Activity ->
Answer these questions from the album review below:
(a) What was the title of Landshapes' second album?
(b) Which track does the review say lets loose a terrific riff and great harmonies?
(c) Which two bands took up most of the headlines this year with their versions of the guitar music revival?
*** Given text Section Begins ***
London band Landshapes stir a pot of alt-folk, psychedelic and math-rock. Consequently, the beauty of their third album is not knowing what’s going to happen next. After a flurry of shows to support the release of their second album, Heyoon, back in that fondly remembered mythical age of touring and live performance, they regrouped to produce something more succinct and pop-orientated, while still offering a beguiling and highly entertaining album.

Dan, Heloise, Jemma and Luisa are great at shifting sonic gears from one track to the next, or even several times within one song. In less capable hands, this kitchen sink approach could be the kiss of death, but Landshapes utilise it with fluidity as their calling card and greatest strength.

Opener Rosemary features quivering vocals and sounds like Neil Young force-fed into an avant-garde electronica blender. Siberia lets loose a terrific riff and great harmonies. Relationships come under the microscope on The Ring. Heloise Tunstall-Behrens notes that this rumination on marriage evolved into a feeling of connection with the world and non-human species, or, as she puts it, “a partnership upon which we tend to rely and take for granted but don’t appreciate all the time”.

Guitar music is currently regarded as something of a faded genre. Fontaines DC and Idles took up most of the headlines this year with their respective versions of its revival, but under-the-radar artists such as Hey Colossus and Landshapes are determinedly moulding it into exciting new shapes and sounds.
*** Given text Section Ends ***
*** Data provided Section Begins ***
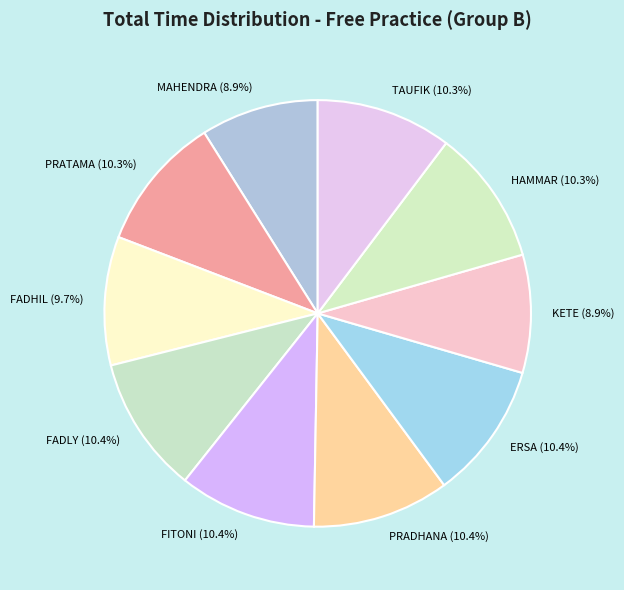

How many slices are in this pie chart?

10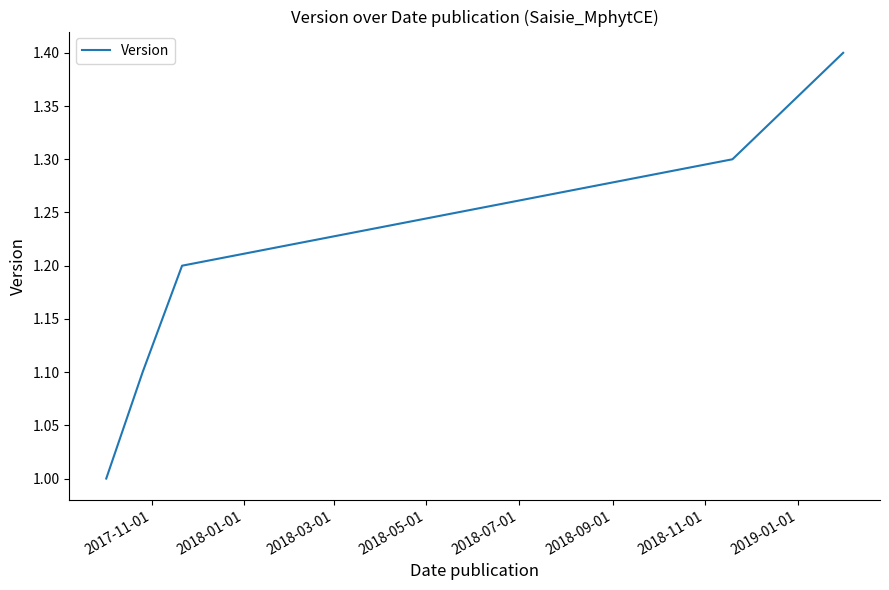

What is the greatest value displayed?

1.4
*** Data provided Section Ends ***
Solved exercise ->
(a) Heyoon
(b) Siberia
(c) Fontaines DC and Idles